Un indicatore di stabilità è dato dall’alto numero di studenti con background migratorio. Nel 2022 gli studenti senza cittadinanza italiana (il Ministero dell’Istruzione non censisce quelli già diventati cittadini), hanno superato i 900.000, l’11% del totale studenti, una percentuale destinata a crescere per l’andamento demografico negativo degli italiani per nascita. Più del 67% sono nati in Italia, altri sono arrivati in età prescolare, altri più tardi per ricongiungimenti familiari, poi ci sono i minori non accompagnati protetti fino ai 18 anni da convenzioni internazionali. La robusta crescita delle iscrizioni alla scuola superiore, sempre di più anche ai licei, segnala la crescente propensione delle famiglie all’istruzione medio-lunga, un indicatore di stabilità e di investimento su un futuro in Italia.
L’Italia sono anch’io
È dalle seconde generazioni che è venuta negli anni 2000 la spinta a modificare la legge 91/1992 sull’accesso alla cittadinanza. È infatti ingiusto, e anche poco lungimirante, che centinaia di migliaia di ragazzi che crescono da noi, imparano a scuola la lingua e la cultura italiana, hanno esperienze vita e di formazione generative di legami, appartenenza, partecipazione, non possano richiedere la cittadinanza se non alla maggiore età. Restando per anni, proprio quando si scelgono percorsi di studio, di qualificazione, di lavoro, condizionati dalla perdita della protezione speciale dovuta ai minori ma senza certezze sul se e sul quando potranno essere riconosciuti cittadini. Sappiamo come è andata. Le proposte legislative di anticipare la cittadinanza legandola all’esperienza scolastica si sono tutte arenate o non hanno potuto completare l’iter di approvazione, come è successo nel 2015. Una porta in faccia che ha lasciato una scia di frustrazioni, risentimenti, sfiducia, con il rischio di estraneità e di identificazioni su base solo etnica e religiosa pericolose per la democrazia.

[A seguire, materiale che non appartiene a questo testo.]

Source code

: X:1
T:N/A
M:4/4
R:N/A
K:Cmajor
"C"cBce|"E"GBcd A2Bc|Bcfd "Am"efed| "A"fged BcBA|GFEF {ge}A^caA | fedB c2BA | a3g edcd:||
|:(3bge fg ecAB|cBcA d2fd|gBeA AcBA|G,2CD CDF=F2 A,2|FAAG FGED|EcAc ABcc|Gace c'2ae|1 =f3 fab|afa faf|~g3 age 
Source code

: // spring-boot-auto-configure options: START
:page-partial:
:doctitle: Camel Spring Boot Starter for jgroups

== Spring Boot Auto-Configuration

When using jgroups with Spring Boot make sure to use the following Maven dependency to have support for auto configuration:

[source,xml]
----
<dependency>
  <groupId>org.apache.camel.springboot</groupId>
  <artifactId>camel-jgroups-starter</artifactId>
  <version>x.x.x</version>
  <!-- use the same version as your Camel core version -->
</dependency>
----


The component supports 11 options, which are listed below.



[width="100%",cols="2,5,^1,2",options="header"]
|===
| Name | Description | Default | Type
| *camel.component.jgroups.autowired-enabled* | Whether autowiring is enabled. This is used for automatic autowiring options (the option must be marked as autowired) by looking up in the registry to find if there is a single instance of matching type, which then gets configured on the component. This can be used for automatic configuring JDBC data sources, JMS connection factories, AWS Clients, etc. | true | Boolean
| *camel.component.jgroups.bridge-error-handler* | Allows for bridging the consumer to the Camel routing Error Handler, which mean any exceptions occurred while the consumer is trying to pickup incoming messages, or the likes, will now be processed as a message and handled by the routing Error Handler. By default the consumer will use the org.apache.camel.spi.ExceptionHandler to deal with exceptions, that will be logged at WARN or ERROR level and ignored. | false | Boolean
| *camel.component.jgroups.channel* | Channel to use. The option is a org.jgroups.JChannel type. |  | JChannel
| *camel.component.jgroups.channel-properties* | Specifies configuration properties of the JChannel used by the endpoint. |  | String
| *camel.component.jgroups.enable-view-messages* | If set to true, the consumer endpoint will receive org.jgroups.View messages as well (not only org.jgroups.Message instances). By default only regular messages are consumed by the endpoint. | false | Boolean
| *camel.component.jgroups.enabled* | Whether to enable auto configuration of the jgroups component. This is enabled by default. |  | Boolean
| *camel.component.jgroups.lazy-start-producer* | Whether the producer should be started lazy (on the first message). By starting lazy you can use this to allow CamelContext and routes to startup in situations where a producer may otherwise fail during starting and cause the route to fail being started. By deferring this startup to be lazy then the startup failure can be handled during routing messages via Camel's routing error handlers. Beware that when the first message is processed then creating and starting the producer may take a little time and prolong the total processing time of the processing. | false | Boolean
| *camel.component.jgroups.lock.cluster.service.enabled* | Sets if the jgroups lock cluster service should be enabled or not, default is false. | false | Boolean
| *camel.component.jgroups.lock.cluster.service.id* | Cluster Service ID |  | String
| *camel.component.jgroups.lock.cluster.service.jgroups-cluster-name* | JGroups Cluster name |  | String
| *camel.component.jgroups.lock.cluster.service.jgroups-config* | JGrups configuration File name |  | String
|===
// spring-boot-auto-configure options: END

Il referendum è oggi la sola opportunità concreta di un decisivo cambio di passo
Una proposta di buon senso, quella della riduzione a 5 anni della residenza legale, che prende finalmente di petto la questione, non limitandola agli studenti ma rivolgendola ai maggiorenni extracomunitari che, acquisita la cittadinanza, la trasmettono linearmente ai figli. Dieci anni di residenza legale senza interruzioni significano, nei fatti, una fase molto più lunga in un paese che non prevede permessi di soggiorno per la ricerca del lavoro, centellina regolarizzazioni e sanatorie, prevede – la Bossi-Fini – che si possa perdere il permesso perché si è perso il lavoro. Lasciare nell’illegalità per periodi più o meno lunghi un gran numero di residenti non è solo una intollerabile lesione dei diritti di persone che sono ormai parte integrante della società e che sono necessarie al mondo del lavoro e spesso anche alla nostra vita familiare. Significa anche esporre loro e noi agli effetti nefasti della ricattabilità, del lavoro nero, della precarietà, dell’evasione fiscale, e di rischi anche peggiori. Continuare a rendere il più possibile stretta, lunga, impervia, faticosa la strada dell’integrazione a pieno titolo non serve, notoriamente, neppure ad esercitare una deterrenza nei confronti di nuovi flussi in ingresso. Perciò votare sì al referendum per la riduzione dei tempi di ingresso nella cittadinanza è una scelta non solo buona e giusta ma anche intelligente. Non c’è dubbio che di giustizia e di intelligenza ne abbiamo un gran bisogno.
Nota
1 In sintesi: a) i soggetti che possono avanzare la richiesta sono gli stranieri maggiorenni extracomunitari (per i comunitari restano in vigore i 4 anni di residenza legale); b) i requisiti richiesti sono adeguate fonti di sussistenza, un certo livello di conoscenza della lingua italiana, l’ottemperanza agli obblighi tributari e contributivi, l’assenza di cause ostative collegate a ragioni di sicurezza della Repubblica e all’ordine pubblico; c) l’amministrazione pubblica, oltre a verificare l’esistenza dei requisiti oggettivi, deve considerare (come precisato dalla giurisprudenza) l’effettiva integrazione del richiedente. Niente di automatico, insomma (ma l’eventuale non concessione deve essere motivata); d) tempi previsti per l’ottenimento del provvedimento sono 24 mesi, con possibile proroga a 36; e) il dimezzamento da 10 a 5 anni del tempo di residenza legale per presentare la richiesta è in linea con la normativa di gran parte dei paesi europei, tra cui Francia, Germania, Paesi Bassi, Belgio, Svezia, Gran Bretagna.